El arriendo por concepto de garaje se puede encontrar desde 20 dólares.
En la ciudad existen 9 mil casas renteras registradas en el Municipio de Ambato.
En un recorrido por las calles de Ambato se puede encontrar anuncios de arriendos por doquier, donde se ofertan casas, departamentos y hasta cuartos, siendo este un negocio rentable y de gran acogida.
Por la libre oferta y demanda, este negocio es poco controlado debido a que existen acuerdos entre arrendadores o inquilinos y arrendatarios o dueños de casa, pero sí existe una dependencia destinada a controlar las condiciones del contrato de arriendo, así las dos partes salen ganando y no hay conflictos.
La Sección de Inquilinato del Gobierno Autónomo Descentralizado Municipalidad de Ambato, es la entidad reguladora de los contratos de arrendamiento en la ciudad, ya que en ocasiones se registran inconvenientes entre las partes involucradas.
Jenny Barrionuevo, jefe de esta sección, explica que los inconvenientes más frecuentes son los relacionados a daños en el inmueble alquilado, atrasos de pagos del arriendo, entre otros.
“Para no tener problemas es importante que los dueños de casa y sus inquilinos se acerquen a validar su contrato de arrendamiento, para así tener tranquilidad y solucionar los inconvenientes sin llegar a mayores”, afirmó.
Explicó también que en Ambato hay nueve mil casas registradas como renteras, que pagan una tasa anual por ejercer este negocio, dependiendo de las condiciones del inmueble y su ubicación.
¿Precios altos?
Los inmuebles de alquiler se pueden encontrar de todo precio, y al momento, según la sección mencionada, no existen valores referenciales para imponer un precio de alquiles. Barrionuevo indicó que se está trabajando en eso, pero que es un tema un tanto difícil, ya que muchos prefieren hacer el trato según los propios criterios.
“Yo arriendo mi casa a precios bajos, porque entiendo que la economía de la época no da para trabajar solo para el arriendo, también un tiempo viví pagando y me gusta ser considerado”, comentó Henry Valencia, del sur de la ciudad, quien arrienda los dos departamentos que tiene demás en su casa, para ganarse un dinero extra.
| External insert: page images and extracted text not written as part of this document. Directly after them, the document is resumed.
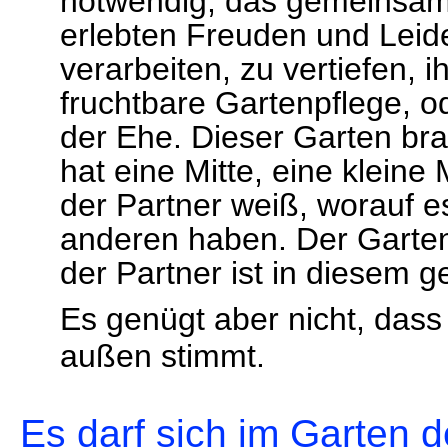
erlebten Freuden und Leide
verarbeiten, zu vertiefen,
fruchtbare Gartenpflege, od
der Ehe. Dieser Garten br
hat eine Mitte, eine kleine
der Partner weiß, worauf 
anderen haben. Der Garten 
der Partner ist in diesem
Es genügt aber nicht, dass
außen stimmt.
Es darf sich im Garten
Afirma también que no ha habido necesidad de acercarse a alguna autoridad por problemas, ya que primero averigua bien la reputación de las personas para arrendarles el espacio.
Condiciones de la vivienda
Los parámetros en los que debe usted fijarse antes de arrendar un sitio son: capacidad de infraestructura, es decir si el lugar será cómodo a relación de las personas que van a vivir en este espacio; debe poner mucha atención en que en el sector existan los servicios básicos como: energía eléctrica, agua potable, teléfono e Internet; además observe si el lugar es de fácil acceso, si pasan cerca los buses o si con facilidad puede conseguir un taxi.
Obligaciones del inquilino
No existen normas generales acerca de cómo se debe cuidar un inmueble de alquiler, pero según su educación y buenas costumbres sabrá cuidar el sitio, tanto para quedar bien como persona, como para que no tenga problemas al momento de recibir de vuelta el dinero de la garantía.
Si hay instalaciones de madera procure no rayarlas ni mancharlas, hay productos especiales para la limpieza; de igual forma las paredes deben cuidarse para no rayarlas, mancharlas ni hacer huecos innecesarios para colgar algo.
Precios de los arriendos
Los precios de alquiler dependen del sitio en donde se ubiquen, en la ciudad se ha registrado que los sitios más baratos para arrendar es en los alrededores de las universidades, pues hay viviendas que se ‘acomodan’ a las necesidades y presupuesto de los estudiantes.
Pero para una familia el precio varía, se pueden encontrar mini departamentos desde 80 dólares, y el costo sigue subiendo según el número de habitaciones y el lugar.
“En algunas casas me he encontrado con precios exagerados, pero buscando algunos días sí se encuentran sitios apropiados. Como este negocio es uno de los más fáciles, muchos se aprovechan de la necesidad y se abusan, pero todo es cuestión de ponerse de acuerdo”, comentó Adrián Lozano, empleado privado, quien buscó una vivienda para él, su esposa y sus dos hijos en la ciudadela España.